Text excerpt START
I would posit that this government is afraid of how they’re going to be seen, because I’m well aware that members on the government benches are receiving just as many emails from outraged parents who are upset about the cuts and the underfunding and the mistreatment of people in our education system.

I hope this government will understand—I hope I can explain this in ways that they can understand—that education workers’ working conditions are students’ learning conditions. Education workers’ working conditions are students’ learning conditions. When you attack educators, when you attack education workers, that all falls upon students.

I’ve had the opportunity to work with many, many gifted education workers over my career. I see them giving their all, each and every day, making sure that when a young person comes to them, no matter what is going on, they’re giving them their full attention. But what you’re doing right now is demeaning them. You’re making them question whether this profession is for them.

Quite frankly, Speaker, I can’t blame them for feeling that way. I can’t blame them for feeling like they’ve been kicked in the teeth by this government. We hear over and over again from this government that front-line workers are heroes—which they are—and yet we see legislation which would keep them earning minimum wages. Many will earn less than $20 an hour, and this government is okay with that. This government is okay with attacking the people who give their best each and every single day for our young people so that they grow up and have their best and brightest future.

It should also be mentioned that education workers are a largely female-dominated profession, so this is effectively an attack on women. When we consider Bill 28, as well as Bill 124, these are attacks on women.

What’s also shocking is that this government, who would position themselves as being prudent fiscal managers, are wasting money on this, which will be a costly legal battle. We saw the Liberals with Bill 115, which they lost, which cost hundreds of millions of dollars, and yet this government, if they just look at the math—it’s no wonder. I would like this government to take the EQAO test, because I don’t think they would do well on it either. Quite frankly, if you took the money you’ve spent on these education coupons that parents never needed, never asked for and never wanted and you paid that to our education workers, you would have a cost savings. Invest in education. It is not a cost—absolutely ridiculous.

So this time allocation motion: They’re just trying to hide things under cover of night. In fact, we’re probably going to end up with a midnight sitting tonight because, quite frankly, this government wants to escape scrutiny. They don’t want people to pay attention. They don’t want people to notice what they’re doing.

I’ve had so many parents reach out in my riding who are concerned about this bribe that they’ve been given by this government: $200 for a student or $250 for a student with disabilities—as if that $50 is somehow going to make everything okay.

I want to quote a couple of people from CBC London in my riding. Robyn Michaud is a member of Western University’s faculty of education, and she’s also a parent, Speaker. She argues that the funding should be put towards hiring and supporting educational assistants, EAs, and other education support workers. I’d like to quote Robyn: “You can’t have a government at the table saying we have no money to give to education workers, then provide all these random payments to parents.... [The provincial government] is not paying them a livable wage, you’re not going to retain the best staff and there’s going to be a massive education crisis.”
Text excerpt END
Material supplied START
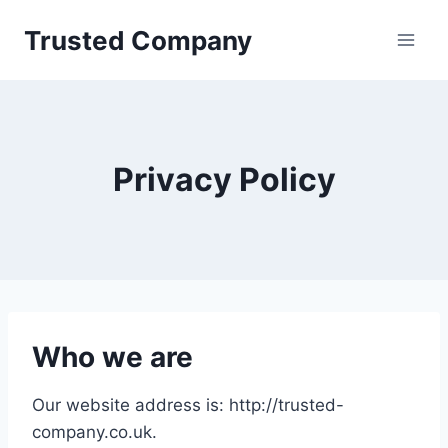
Skip
Trusted Company
to
content
Privacy Policy
Who we are
Our website address is: http://trusted-
company.co.uk.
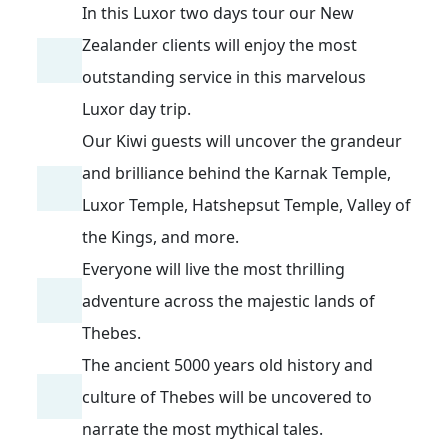
In this Luxor two days tour our New
Zealander clients will enjoy the most
outstanding service in this marvelous
Luxor day trip.
Our Kiwi guests will uncover the grandeur
and brilliance behind the Karnak Temple,
Luxor Temple, Hatshepsut Temple, Valley of
the Kings, and more.
Everyone will live the most thrilling
adventure across the majestic lands of
Thebes.
The ancient 5000 years old history and
culture of Thebes will be uncovered to
narrate the most mythical tales.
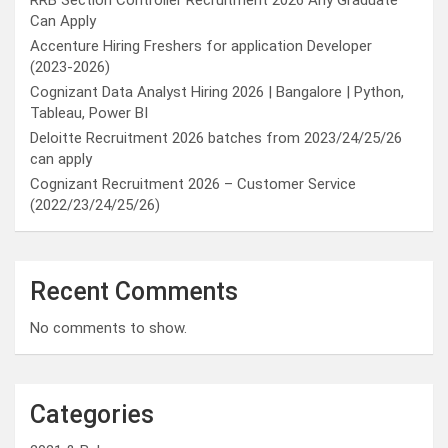
RRB Section Controller Recruitment 2026 Any Graduate
Can Apply
Accenture Hiring Freshers for application Developer
(2023-2026)
Cognizant Data Analyst Hiring 2026 | Bangalore | Python,
Tableau, Power BI
Deloitte Recruitment 2026 batches from 2023/24/25/26
can apply
Cognizant Recruitment 2026 – Customer Service
(2022/23/24/25/26)
Recent Comments
No comments to show.
Categories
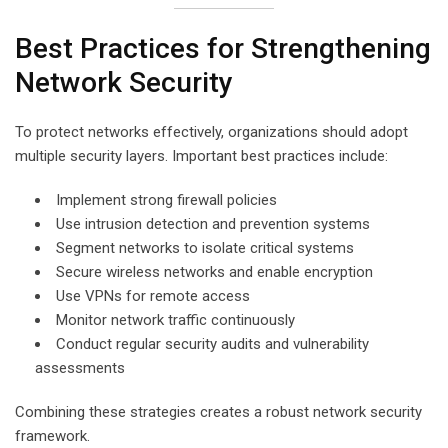
Best Practices for Strengthening
Network Security
To protect networks effectively, organizations should adopt
multiple security layers. Important best practices include:
Implement strong firewall policies
Use intrusion detection and prevention systems
Segment networks to isolate critical systems
Secure wireless networks and enable encryption
Use VPNs for remote access
Monitor network traffic continuously
Conduct regular security audits and vulnerability
assessments
Combining these strategies creates a robust network security
framework.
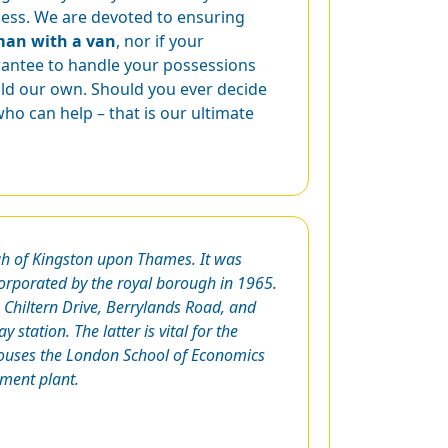
ocess. We are devoted to ensuring
man with a van
, nor if your
rantee to handle your possessions
ld our own. Should you ever decide
o can help – that is our ultimate
ugh of Kingston upon Thames. It was
corporated by the royal borough in 1965.
Chiltern Drive, Berrylands Road, and
 station. The latter is vital for the
 houses the London School of Economics
tment plant.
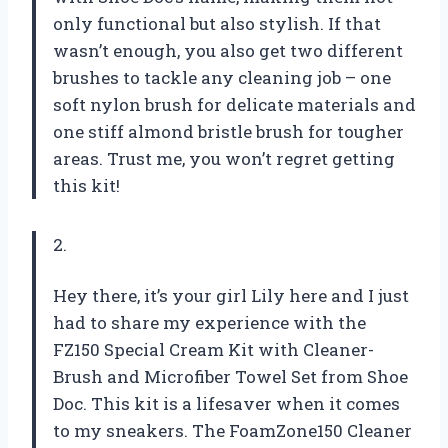
only functional but also stylish. If that
wasn’t enough, you also get two different
brushes to tackle any cleaning job – one
soft nylon brush for delicate materials and
one stiff almond bristle brush for tougher
areas. Trust me, you won’t regret getting
this kit!
2.
Hey there, it’s your girl Lily here and I just
had to share my experience with the
FZ150 Special Cream Kit with Cleaner-
Brush and Microfiber Towel Set from Shoe
Doc. This kit is a lifesaver when it comes
to my sneakers. The FoamZone150 Cleaner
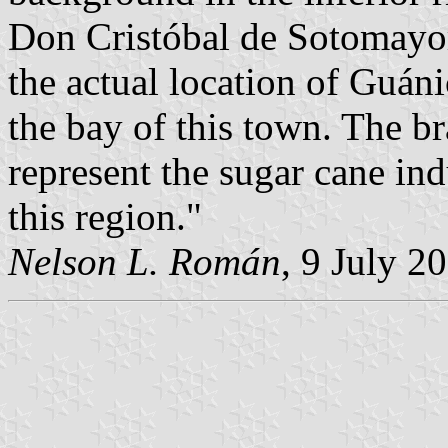
Don Cristóbal de Sotomayor
the actual location of Guán
the bay of this town. The b
represent the sugar cane ind
this region."
Nelson L. Román
, 9 July 2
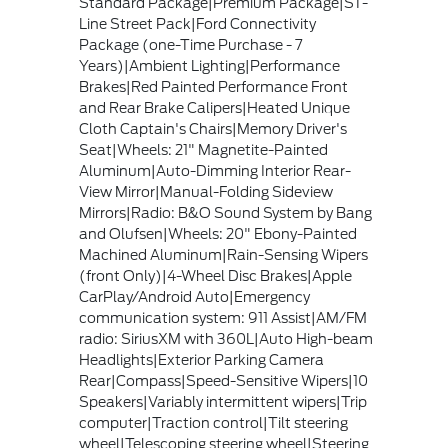
Standard Package|Premium Package|ST-
Line Street Pack|Ford Connectivity
Package (one-Time Purchase - 7
Years)|Ambient Lighting|Performance
Brakes|Red Painted Performance Front
and Rear Brake Calipers|Heated Unique
Cloth Captain's Chairs|Memory Driver's
Seat|Wheels: 21" Magnetite-Painted
Aluminum|Auto-Dimming Interior Rear-
View Mirror|Manual-Folding Sideview
Mirrors|Radio: B&O Sound System by Bang
and Olufsen|Wheels: 20" Ebony-Painted
Machined Aluminum|Rain-Sensing Wipers
(front Only)|4-Wheel Disc Brakes|Apple
CarPlay/Android Auto|Emergency
communication system: 911 Assist|AM/FM
radio: SiriusXM with 360L|Auto High-beam
Headlights|Exterior Parking Camera
Rear|Compass|Speed-Sensitive Wipers|10
Speakers|Variably intermittent wipers|Trip
computer|Traction control|Tilt steering
wheel|Telescoping steering wheel|Steering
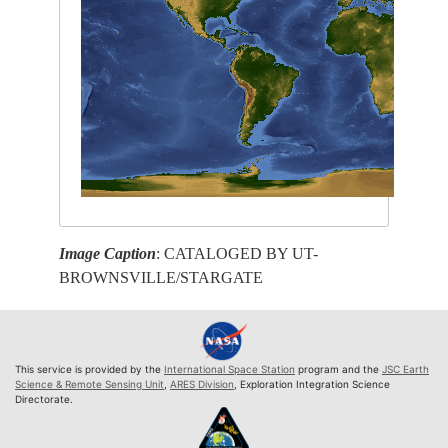
Image Caption
: CATALOGED BY UT-
BROWNSVILLE/STARGATE
This service is provided by the
International Space Station
program and the
JSC Earth
Science & Remote Sensing Unit
,
ARES Division
, Exploration Integration Science
Directorate.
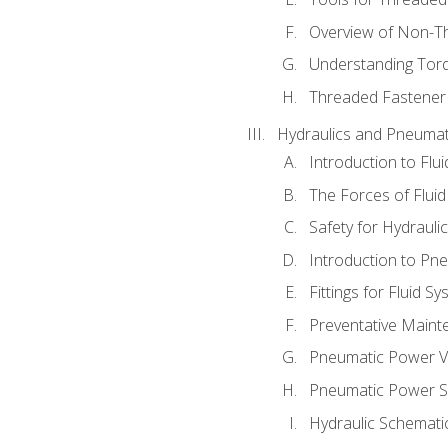
Overview of Non-T
Understanding Tor
Threaded Fastener 
Hydraulics and Pneumat
Introduction to Flu
The Forces of Flui
Safety for Hydraul
Introduction to P
Fittings for Fluid S
Preventative Maint
Pneumatic Power V
Pneumatic Power S
Hydraulic Schematic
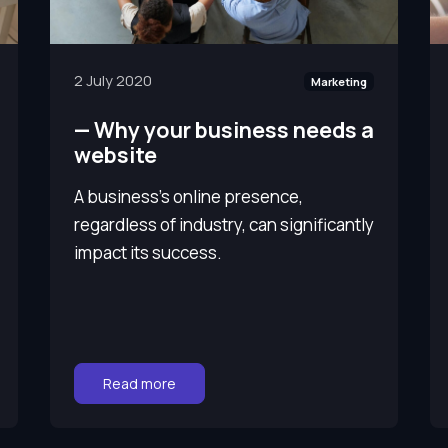
2 July 2020
Marketing
—
Why your business needs a
website
A business’s online presence,
regardless of industry, can significantly
impact its success.
Go to:
Read more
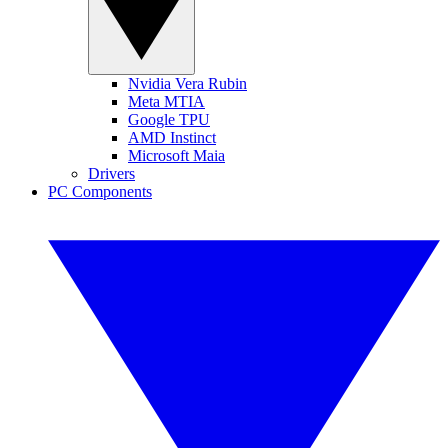
Nvidia Vera Rubin
Meta MTIA
Google TPU
AMD Instinct
Microsoft Maia
Drivers
PC Components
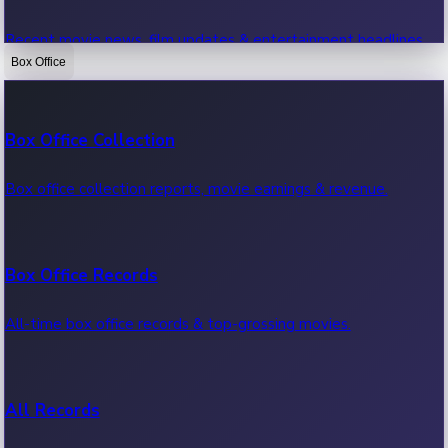
Recent movie news, film updates & entertainment headlines.
Box Office
Bollywood News
Box Office Collection
Recent Bollywood News.
Box office collection reports, movie earnings & revenue.
Kollywood News
Box Office Records
Recent Kollywood News.
All-time box office records & top-grossing movies.
Tollywood News
All Records
Recent Tollywood News.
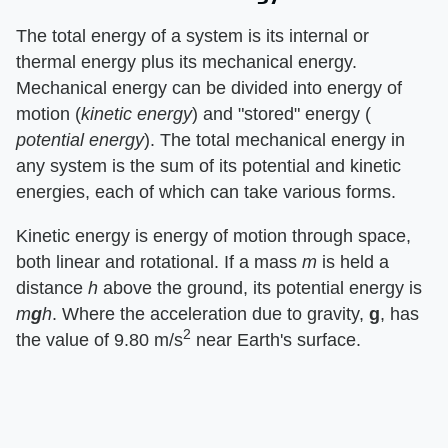
The total energy of a system is its internal or
thermal energy plus its mechanical energy.
Mechanical energy can be divided into energy of
motion (​
kinetic energy
​) and "stored" energy (​
potential energy
​). The total mechanical energy in
any system is the sum of its potential and kinetic
energies, each of which can take various forms.
Kinetic energy is energy of motion through space,
both linear and rotational. If a mass ​
m
​ is held a
distance ​
h
​ above the ground, its potential energy is ​
m​
g
​h
​. Where the acceleration due to gravity, ​
g
​, has
2
the value of 9.80 m/s
near Earth's surface.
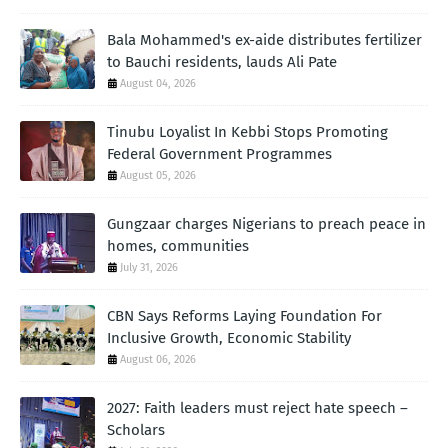
Bala Mohammed's ex-aide distributes fertilizer
to Bauchi residents, lauds Ali Pate
August 04, 2026
Tinubu Loyalist In Kebbi Stops Promoting
Federal Government Programmes
August 05, 2026
Gungzaar charges Nigerians to preach peace in
homes, communities
July 31, 2026
CBN Says Reforms Laying Foundation For
Inclusive Growth, Economic Stability
August 06, 2026
2027: Faith leaders must reject hate speech –
Scholars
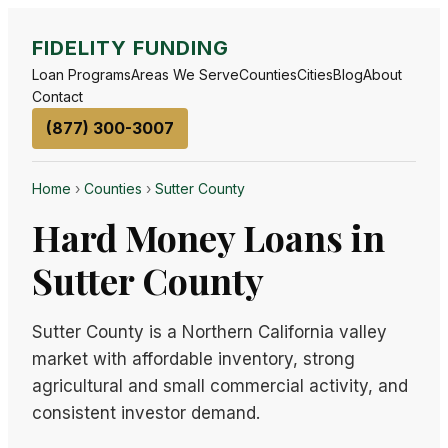
FIDELITY FUNDING
Loan Programs
Areas We Serve
Counties
Cities
Blog
About
Contact
(877) 300-3007
Home
›
Counties
›
Sutter County
Hard Money Loans in
Sutter County
Sutter County is a Northern California valley
market with affordable inventory, strong
agricultural and small commercial activity, and
consistent investor demand.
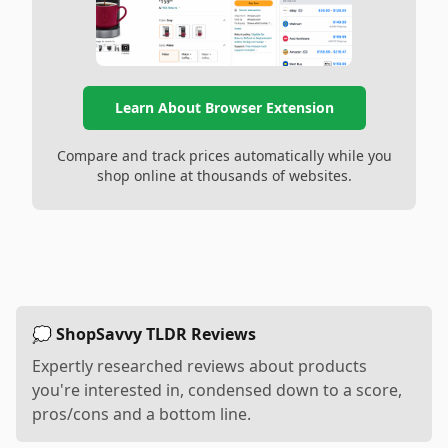
Learn About Browser Extension
Compare and track prices automatically while you
shop online at thousands of websites.
💭 ShopSavvy TLDR Reviews
Expertly researched reviews about products
you're interested in, condensed down to a score,
pros/cons and a bottom line.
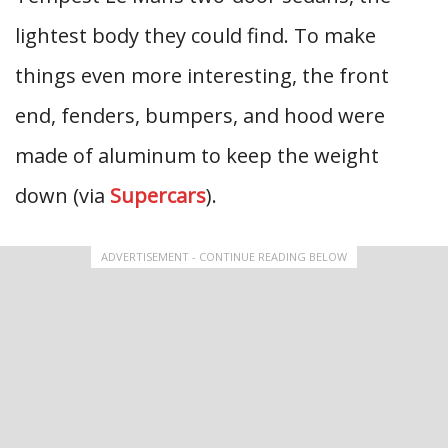
lightest body they could find. To make
things even more interesting, the front
end, fenders, bumpers, and hood were
made of aluminum to keep the weight
down (via
Supercars
).
ADVERTISEMENT - CONTINUE READING BELOW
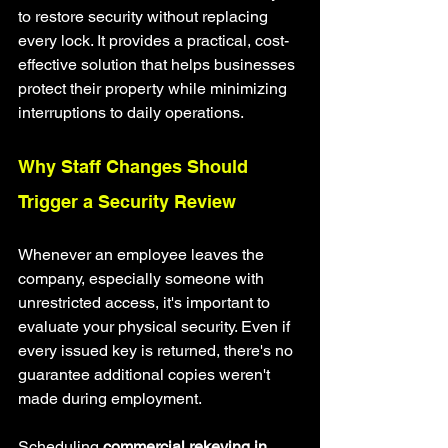
to restore security without replacing 
every lock. It provides a practical, cost-
effective solution that helps businesses 
protect their property while minimizing 
interruptions to daily operations.
Why Staff Changes Should 
Trigger a Security Review
Whenever an employee leaves the 
company, especially someone with 
unrestricted access, it's important to 
evaluate your physical security. Even if 
every issued key is returned, there's no 
guarantee additional copies weren't 
made during employment.
Scheduling 
commercial rekeying in 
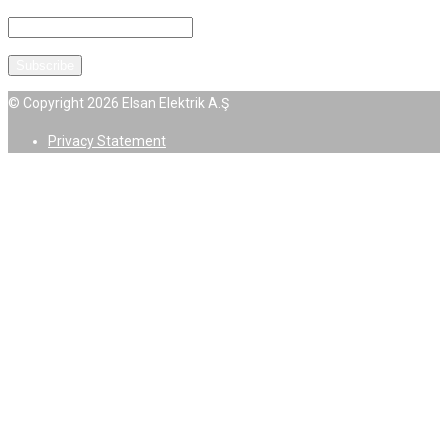
© Copyright 2026 Elsan Elektrik A.Ş
Privacy Statement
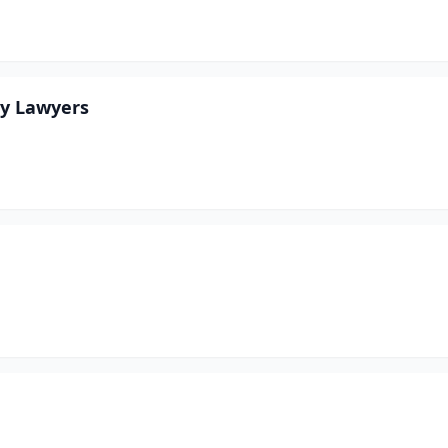
ry Lawyers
Material supplied END
> [Task requirements]:
[a] Duplicate the part of the speech above from "It should also" up to and including "attacks on women.".
[b] Which numbered bills does the speech above mention?
[c] According to the speech above, what is Robyn Michaud a member of?

> [Task-by-task outputs]:
[a]
It should also be mentioned that education workers are a largely female-dominated profession, so this is effectively an attack on women. When we consider Bill 28, as well as Bill 124, these are attacks on women.

[b] Bill 28, Bill 124, Bill 115

[c] Western University's faculty of education.